The problem:
Scan the listing below for "from", then report every line that has it.

Recorded information:

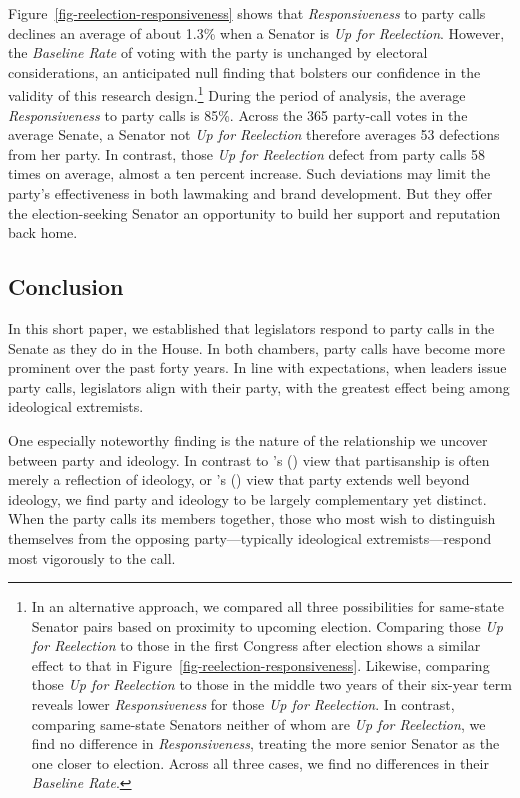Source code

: \documentclass[12pt]{article}
\def\citeapos#1{\citeauthor{#1}'s (\citeyear{#1})}
\begin{document}
Figure~\ref{fig-reelection-responsiveness} shows that \textit{Responsiveness}
to party calls declines an average of about 1.3\% when a Senator is
\textit{Up for Reelection}.
However, the \textit{Baseline Rate} of voting with the party is unchanged by
electoral considerations, an anticipated null finding that bolsters our
confidence in the validity of this research design.\footnote{
  \doublespacing\normalsize
  In an alternative approach, we compared all three possibilities for
  same-state Senator pairs based on proximity to upcoming election.
  Comparing those \textit{Up for Reelection} to those in the first Congress
  after election shows a similar effect to that in
  Figure~\ref{fig-reelection-responsiveness}.
  Likewise, comparing those \textit{Up for Reelection} to those in the middle
  two years of their six-year term reveals lower \textit{Responsiveness} for
  those \textit{Up for Reelection}.
  In contrast, comparing same-state Senators neither of whom are
  \textit{Up for Reelection}, we find no difference in \textit{Responsiveness},
  treating the more senior Senator as the one closer to election.
  Across all three cases, we find no differences in their
  \textit{Baseline Rate}.}
During the period of analysis, the average \textit{Responsiveness} to party
calls is 85\%.
Across the 365 party-call votes in the average Senate, a Senator not
\textit{Up for Reelection} therefore averages 53 defections from her party.
In contrast, those \textit{Up for Reelection} defect from party calls 58 times
on average, almost a ten percent increase.
Such deviations may limit the party's effectiveness in both lawmaking and brand
development.
But they offer the election-seeking Senator an opportunity to build her support
and reputation back home.

\subsection*{Conclusion}

In this short paper, we established that legislators respond to party calls in
the Senate as they do in the House.
In both chambers, party calls have become more prominent over the past forty
years.  In line with expectations, when leaders issue party calls, legislators
align with their party, with the greatest effect being among ideological
extremists.

One especially noteworthy finding is the nature of the relationship we uncover
between party and ideology.
In contrast to \citeapos{Krehbiel:1993} view that partisanship is often merely
a reflection of ideology, or \citeapos{Lee:2009} view that party extends well
beyond ideology, we find party and ideology to be largely complementary yet
distinct.
When the party calls its members together, those who most wish to distinguish
themselves from the opposing party---typically ideological extremists---respond
most vigorously to the call.
\end{document}
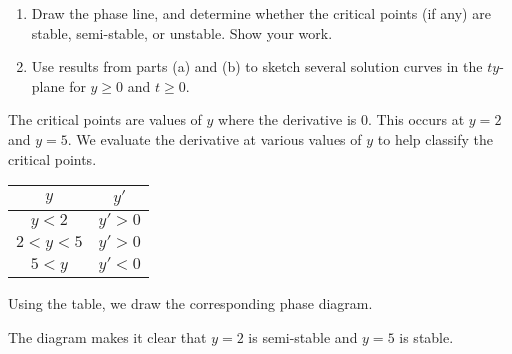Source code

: \documentclass[11pt, titlepage]{article}
\begin{document}
\begin{enumerate}
\begin{enumerate}[label={(\alph*)}]
      \item Draw the phase line, and determine whether the critical points (if any) are stable, semi-stable, or unstable. Show your work.

      \item Use results from parts (a) and (b) to sketch several solution curves in the \(ty\)-plane for \(y \geq 0\) and \(t \geq 0\).
    \end{enumerate}

    \begin{solution}
      The critical points are values of \(y\) where the derivative is 0.
      This occurs at \(y = 2\) and \(y = 5\).
      We evaluate the derivative at various values of \(y\) to help classify the critical points.
      \begin{center}
        \begin{tabular}{|c|c|}
          \hline
          \(y\) & \(y'\) \\
          \hline
          \(y < 2\) & \(y' > 0\) \\
          \hline
          \(2 < y < 5\) & \(y' > 0\) \\
          \hline
          \(5 < y\) & \(y' < 0\) \\
          \hline
        \end{tabular}
      \end{center}
      Using the table, we draw the corresponding phase diagram.
      \begin{figure}[h]
        \centering
      \end{figure}

      The diagram makes it clear that \(y = 2\) is semi-stable and \(y = 5\) is stable.

    \end{solution}

    \pagebreak


\end{enumerate}
\end{document}

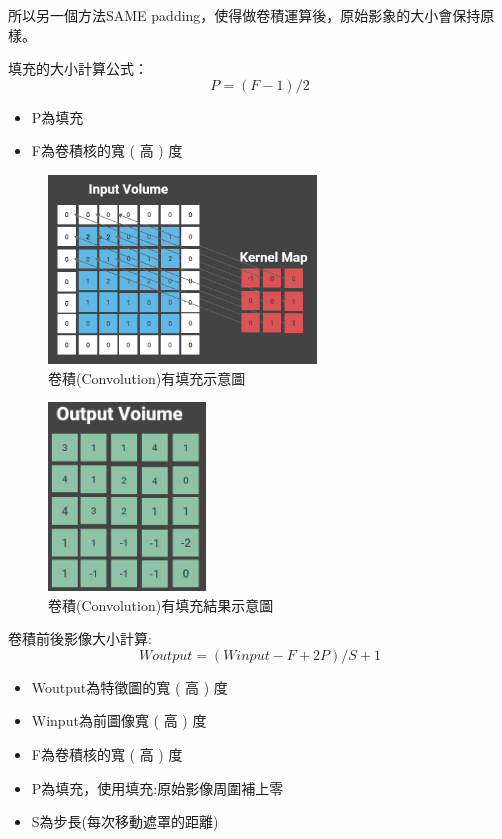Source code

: 所以另一個方法SAME padding，使得做卷積運算後，原始影象的大小會保持原樣。

填充的大小計算公式：
\begin{equation}
	\label{eqn:Padding}
	P=(F-1)/2
\end{equation}

\begin{itemize}
	\item
	      P為填充

	\item
	      F為卷積核的寬 ( 高 ) 度
\end{itemize}


\begin{figure}[H]
	\centerline{\includegraphics[height=5cm]{pic/samepadding.PNG}}
	\caption{卷積(Convolution)有填充示意圖}
	\label{fig:SamePadding}
\end{figure}
\begin{figure}[H]
	\centerline{\includegraphics[height=5cm]{pic/samepaddingout.PNG}}
	\caption{卷積(Convolution)有填充結果示意圖}
	\label{fig:SamePaddingOutcome}
\end{figure}


卷積前後影像大小計算:
\begin{equation}
	\label{eqn:ImageShapeAfterConvolution}
	Woutput=(Winput-F+2P)/S+1
\end{equation}

\begin{itemize}
	\item
	      Woutput為特徵圖的寬 ( 高 ) 度
	\item
	      Winput為前圖像寬 ( 高 ) 度
	\item
	      F為卷積核的寬 ( 高 ) 度
	\item
	      P為填充，使用填充:原始影像周圍補上零
	\item
	      S為步長(每次移動遮罩的距離)
\end{itemize}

Output for this task:
\textit{Up for Reelection} therefore averages 53 defections from her party.
In contrast, those \textit{Up for Reelection} defect from party calls 58 times
themselves from the opposing party---typically ideological extremists---respond
      \item Use results from parts (a) and (b) to sketch several solution curves in the \(ty\)-plane for \(y \geq 0\) and \(t \geq 0\).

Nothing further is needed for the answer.